Better get one while you can The Specialized rep told me they sold more than they made this year.


----------



## dcfan40 (Aug 3, 2008)

fyi...Satin Neon Blue/White 54CM is sold out. I just got the call about it. So I needed to get the 56CM...There are still some left of them...If you needed to go that route just go with a smaller stem.


----------



## PJ352 (Dec 5, 2007)

dcfan40 said:


> fyi...Satin Neon Blue/White 54CM is sold out. I just got the call about it. So I needed to get the 56CM...There are still some left of them...If you needed to go that route just go with a smaller stem.


I hope it works out for you, but unless someone is truly between sizes, I wouldn't suggest changing frame size based on availability (or lack thereof).
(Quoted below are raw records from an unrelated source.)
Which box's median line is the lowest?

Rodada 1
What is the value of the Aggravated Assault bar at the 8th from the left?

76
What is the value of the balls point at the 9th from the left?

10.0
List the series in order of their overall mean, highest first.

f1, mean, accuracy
And even then, considerations have to be made on not only changes in reach, but saddle to bar drop as well. 

All things considered, fit is just too important to compromise on.


----------



## dcfan40 (Aug 3, 2008)

PJ352..Your spot on...I should have mentioned I currently own a 2009 56CM Allez with about 10K miles on it. I had sat on a 54CM and it felt a bit better and that's why I initially ordered it. The 56CM seemed like I was reaching a bit..no different than my current 56. I feel with a shorter stem I should be ok.... I am honestly shocked they have sold so quickly. But then again I don't have much experience with this. I have heard Specialized Mtn bikes are hard to get as well in some models. 
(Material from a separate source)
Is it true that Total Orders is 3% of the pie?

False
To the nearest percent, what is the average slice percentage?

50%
Are the S-Works selling this well?


----------



## ukbloke (Sep 1, 2007)

dcfan40 said:


> Are the S-Works selling this well?


It would seem that they are selling well compared to projections. Order levels are set way ahead of time and it would have been hard to predict the impact of the recession on high-end bike sales. Over the last few years, it also seems that Specialized and their dealers would rather sell out early than risk having a glut of high-end inventory at the end of the model year.


----------



## clayton.cole23 (Feb 25, 2011)

Got mine from R&A Cycles.com www.racycles.com. Paid $2,000 for the frameset. 54cm white/black/red.


----------